Capital: New York: Capital of the 20th Century, by Kenneth Goldsmith, 928 pp, £19.99, ISBN: 978-1784781590

Kenneth Goldsmith’s Capital is a particularly repellent thing to look at: a fat gold hardback of a thousand pages enclosed in a slipcase of the same colour, an ingot-text. Verso has produced quite an object. It looks and feels like a Taschen coffee table book, as if it should be full of dirty pictures. It does have its fair share of filth inside, but that is inevitable given its subject, New York City in the twentieth century. In its basic state, the book is a testimony to the city as a vast cash machine, a place where people come to spend and get spent.

Goldsmith is himself the product of a peculiar form of economy; he is an avant garde writer who largely depends upon university audiences for patronage. First among his benefactors is the canonical modernist critic, Marjorie Perloff. Perloff’s study Unoriginal Genius: Poetry by Other Means in the New Century, which argues for a conceptual rather than an expressive poetics, draws heavily upon Goldsmith’s concept of “uncreative writing” (as some have pointed out, even this in itself is uncreative, given that it is heavily dependent upon the French school of OULIPO (Ouvroir de Littérature Potentielle, or Workshop of Potential Literature), which generates patterns for writing out of the application of constraints (Raymond Queneau and Georges Perec are probably the best-known Oulipistes in the Anglophone world). In Goldsmith and Perloff’s analysis, we are now in the age of the writer as copyist and sampler and invention as we understood it is over. You do not have to own what you write.

Capital is conceived upon this basis of unoriginality, adopting Walter Benjamin’s Arcades Project as its prototype for composition, replacing Paris and the nineteenth century with New York and the twentieth. The inside back cover of Capital makes this evident, quoting Benjamin directly:

Method of the project: literary montage, I needn’t say anything. Merely show. I shall purloin no valuables, appropriate no ingenious formulations. But the rags, the refuse ‑ these I will not inventory but allow, in the only way possible, to come into their own: by making use of them.

_Required actions_.
(A) According to the book review, which work does Capital adopt as its prototype for composition?
(B) Echo the portion of the book review that opens with the words containing "Capital is conceived upon" and closes with "use of them.", reproducing it word for word.

Items listed in a dataset
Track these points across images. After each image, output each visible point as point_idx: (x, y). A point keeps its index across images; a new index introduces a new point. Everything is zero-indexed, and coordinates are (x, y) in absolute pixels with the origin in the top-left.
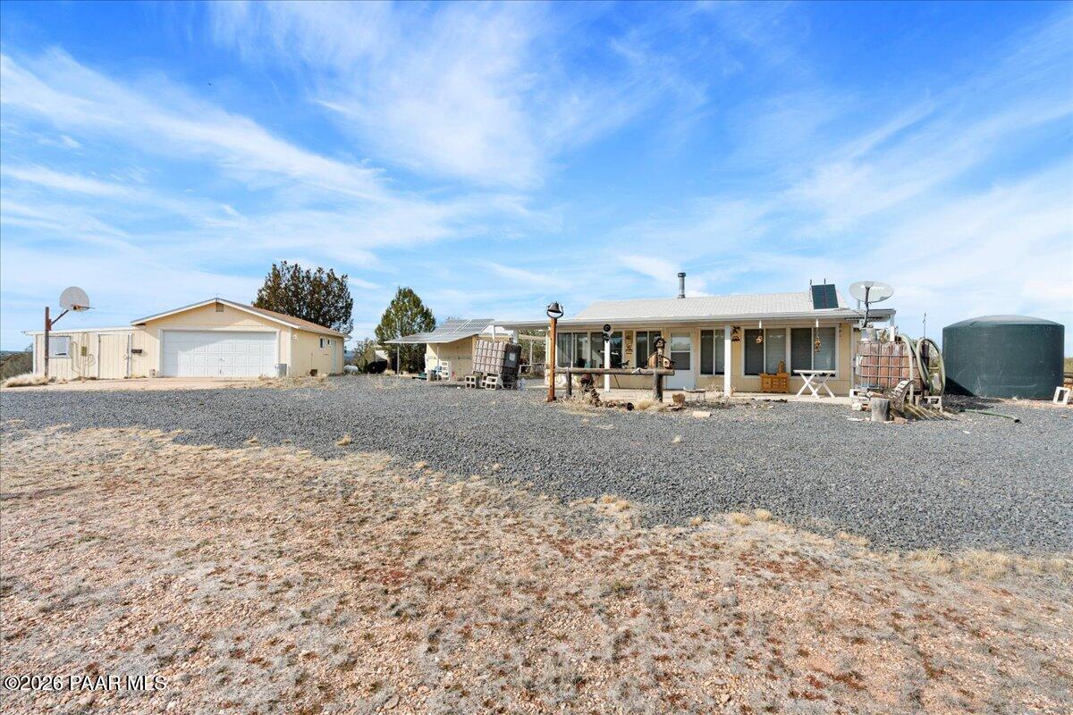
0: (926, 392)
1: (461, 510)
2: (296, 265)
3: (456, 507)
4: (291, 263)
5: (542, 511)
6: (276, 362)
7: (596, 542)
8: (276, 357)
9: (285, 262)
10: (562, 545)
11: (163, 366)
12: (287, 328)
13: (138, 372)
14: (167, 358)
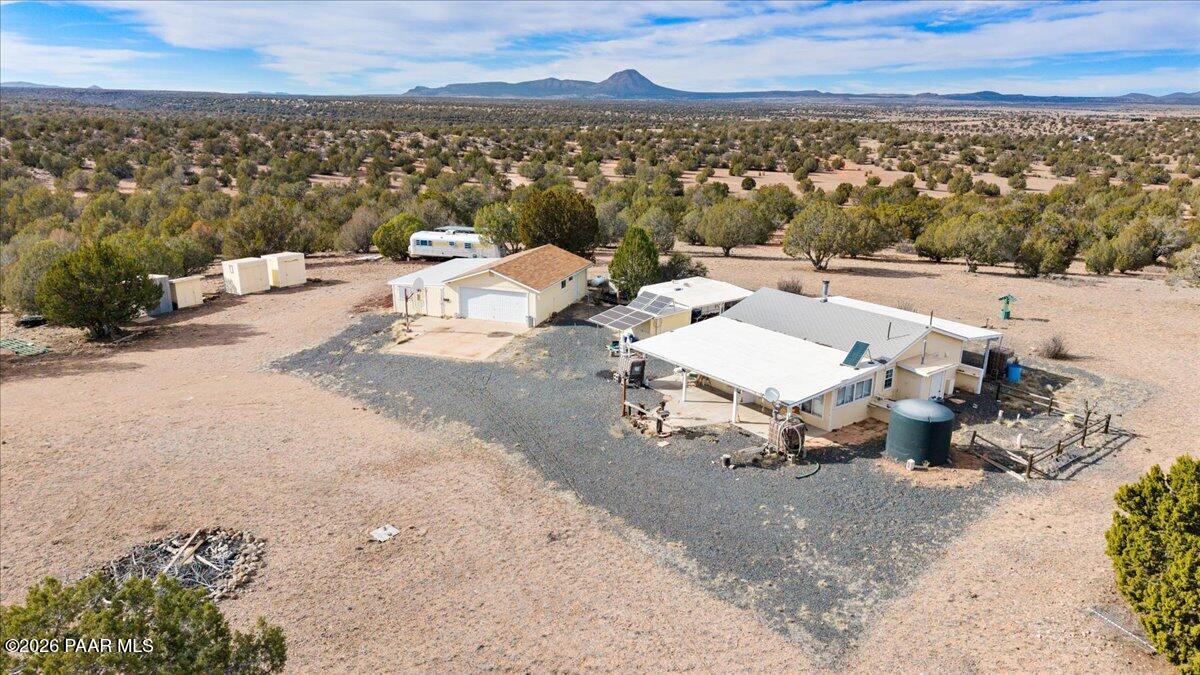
6: (525, 315)
8: (525, 310)
11: (461, 309)
12: (533, 292)
13: (448, 313)
14: (463, 305)
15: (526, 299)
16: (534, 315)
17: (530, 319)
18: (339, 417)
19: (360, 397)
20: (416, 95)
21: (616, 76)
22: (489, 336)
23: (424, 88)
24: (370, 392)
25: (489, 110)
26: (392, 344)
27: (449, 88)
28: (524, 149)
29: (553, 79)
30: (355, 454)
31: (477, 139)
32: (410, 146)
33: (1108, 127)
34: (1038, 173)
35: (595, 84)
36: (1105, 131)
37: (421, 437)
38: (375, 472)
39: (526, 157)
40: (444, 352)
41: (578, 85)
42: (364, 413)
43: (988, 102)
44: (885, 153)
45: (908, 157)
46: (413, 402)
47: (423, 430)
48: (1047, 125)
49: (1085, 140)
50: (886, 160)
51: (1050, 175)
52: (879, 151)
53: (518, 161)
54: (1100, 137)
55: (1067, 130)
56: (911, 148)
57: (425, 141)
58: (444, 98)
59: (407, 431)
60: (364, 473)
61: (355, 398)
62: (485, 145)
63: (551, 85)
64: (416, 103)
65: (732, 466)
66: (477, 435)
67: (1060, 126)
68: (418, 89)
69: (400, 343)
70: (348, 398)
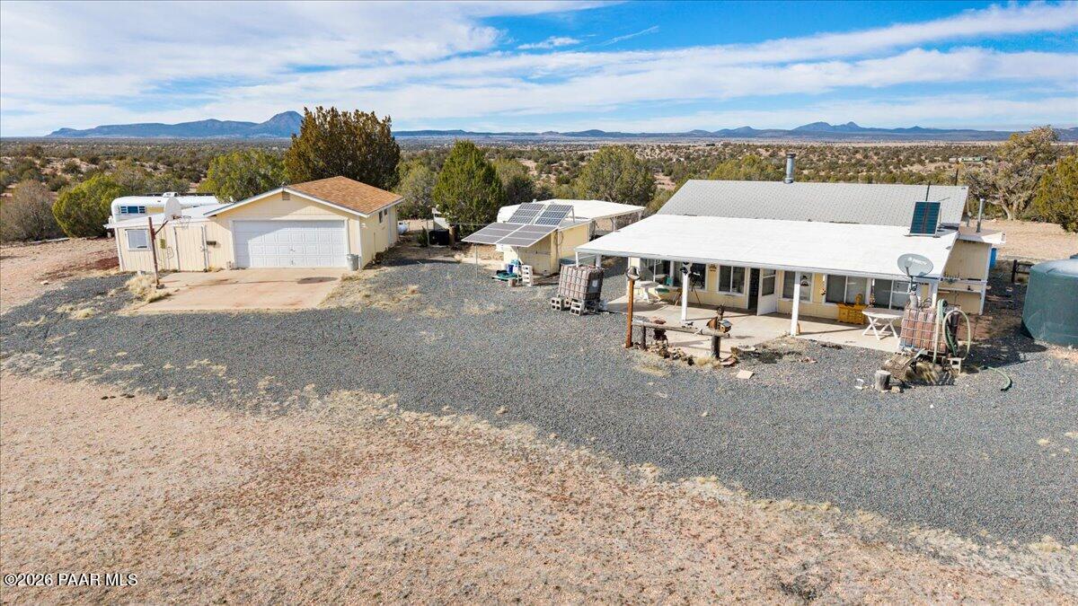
0: (949, 355)
1: (580, 469)
2: (332, 109)
3: (577, 467)
4: (327, 107)
5: (616, 471)
6: (346, 252)
7: (637, 488)
8: (346, 246)
9: (321, 108)
10: (623, 489)
11: (237, 256)
12: (354, 217)
13: (214, 264)
14: (240, 248)
15: (344, 230)
16: (358, 252)
17: (355, 259)
18: (74, 416)
19: (109, 379)
20: (62, 136)
21: (277, 117)
22: (299, 283)
23: (70, 130)
24: (128, 368)
25: (149, 148)
26: (137, 304)
27: (100, 130)
28: (201, 172)
29: (212, 120)
30: (147, 483)
31: (144, 164)
32: (65, 171)
33: (691, 151)
34: (662, 182)
35: (256, 124)
36: (691, 154)
37: (286, 426)
38: (220, 515)
39: (203, 179)
40: (240, 305)
41: (240, 126)
42: (131, 404)
43: (597, 139)
44: (542, 171)
45: (561, 173)
46: (229, 373)
47: (282, 412)
48: (648, 151)
49: (678, 160)
50: (544, 176)
51: (670, 183)
52: (536, 168)
53: (196, 182)
54: (687, 158)
55: (663, 154)
56: (561, 165)
57: (82, 165)
58: (95, 139)
59: (249, 421)
60: (190, 523)
61: (100, 382)
62: (155, 169)
63: (212, 126)
64: (65, 143)
65: (896, 389)
66: (404, 405)
67: (657, 151)
68: (63, 131)
69: (151, 301)
70: (82, 383)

_Answers for the exercise_.
(A) Walter Benjamin's Arcades Project

(B)
Capital is conceived upon this basis of unoriginality, adopting Walter Benjamin’s Arcades Project as its prototype for composition, replacing Paris and the nineteenth century with New York and the twentieth. The inside back cover of Capital makes this evident, quoting Benjamin directly:

Method of the project: literary montage, I needn’t say anything. Merely show. I shall purloin no valuables, appropriate no ingenious formulations. But the rags, the refuse ‑ these I will not inventory but allow, in the only way possible, to come into their own: by making use of them.